**To-do item**
Transcribe the text of every item below word for word, keeping its original lines and omitting the pictures.

**Exercise materials**
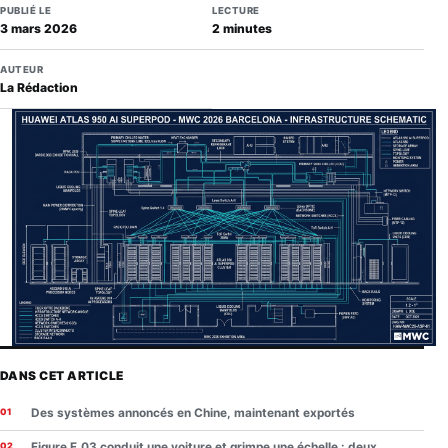
PUBLIÉ LE
LECTURE
3 mars 2026
2 minutes
AUTEUR
La Rédaction
DANS CET ARTICLE
Des systèmes annoncés en Chine, maintenant exportés
Figure F.03 conduit une voiture et grimpe une échelle : deux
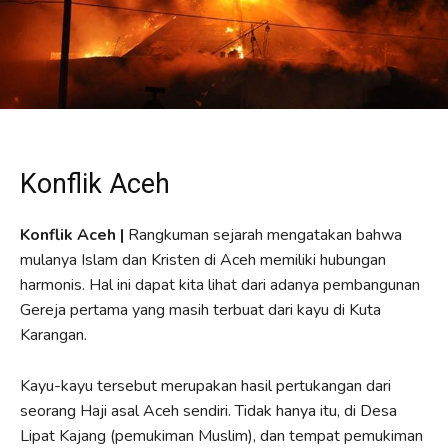
Konflik Aceh
Konflik Aceh |
Rangkuman sejarah mengatakan bahwa
mulanya Islam dan Kristen di Aceh memiliki hubungan
harmonis. Hal ini dapat kita lihat dari adanya pembangunan
Gereja pertama yang masih terbuat dari kayu di Kuta
Karangan.
Kayu-kayu tersebut merupakan hasil pertukangan dari
seorang Haji asal Aceh sendiri. Tidak hanya itu, di Desa
Lipat Kajang (pemukiman Muslim), dan tempat pemukiman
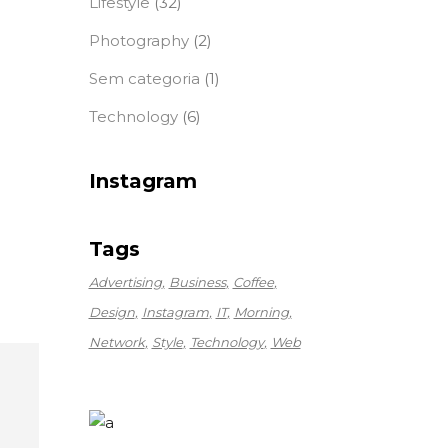
Lifestyle
(32)
Photography
(2)
Sem categoria
(1)
Technology
(6)
Instagram
Tags
Advertising
Business
Coffee
Design
Instagram
IT
Morning
Network
Style
Technology
Web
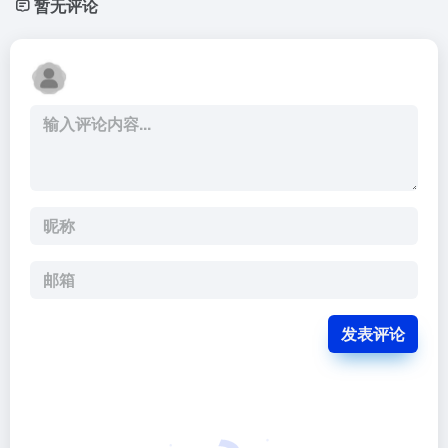
暂无评论
发表评论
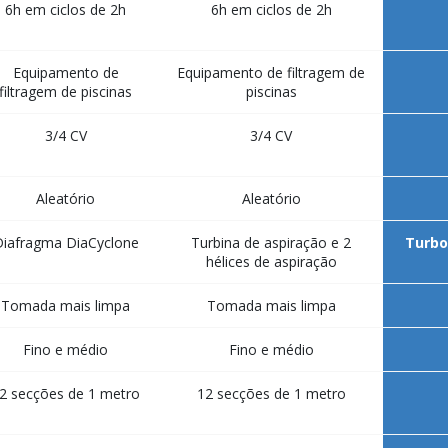
6h em ciclos de 2h
6h em ciclos de 2h
Equipamento de
Equipamento de filtragem de
filtragem de piscinas
piscinas
3/4 CV
3/4 CV
Aleatório
Aleatório
iafragma DiaCyclone
Turbina de aspiração e 2
Turbo
hélices de aspiração
Tomada mais limpa
Tomada mais limpa
Fino e médio
Fino e médio
2 secções de 1 metro
12 secções de 1 metro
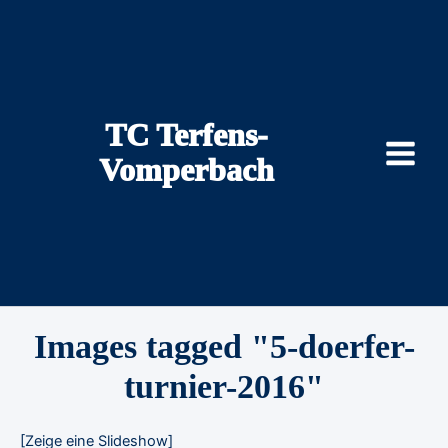
Zum
Inhalt
springen
TC Terfens-
Vomperbach
Images tagged "5-doerfer-
turnier-2016"
[Zeige eine Slideshow]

**Problem solution**
PUBLIÉ LE
LECTURE
3 mars 2026
2 minutes
AUTEUR
La Rédaction
DANS CET ARTICLE
Des systèmes annoncés en Chine, maintenant exportés
Figure F.03 conduit une voiture et grimpe une échelle : deux
Konflik Aceh
Konflik Aceh |
Rangkuman sejarah mengatakan bahwa
mulanya Islam dan Kristen di Aceh memiliki hubungan
harmonis. Hal ini dapat kita lihat dari adanya pembangunan
Gereja pertama yang masih terbuat dari kayu di Kuta
Karangan.
Kayu-kayu tersebut merupakan hasil pertukangan dari
seorang Haji asal Aceh sendiri. Tidak hanya itu, di Desa
Lipat Kajang (pemukiman Muslim), dan tempat pemukiman
Lifestyle
(32)
Photography
(2)
Sem categoria
(1)
Technology
(6)
Instagram
Tags
Advertising
Business
Coffee
Design
Instagram
IT
Morning
Network
Style
Technology
Web
暂无评论
发表评论
6h em ciclos de 2h
6h em ciclos de 2h
Equipamento de
Equipamento de filtragem de
filtragem de piscinas
piscinas
3/4 CV
3/4 CV
Aleatório
Aleatório
iafragma DiaCyclone
Turbina de aspiração e 2
Turbo
hélices de aspiração
Tomada mais limpa
Tomada mais limpa
Fino e médio
Fino e médio
2 secções de 1 metro
12 secções de 1 metro
Zum
Inhalt
springen
TC Terfens-
Vomperbach
Images tagged "5-doerfer-
turnier-2016"
[Zeige eine Slideshow]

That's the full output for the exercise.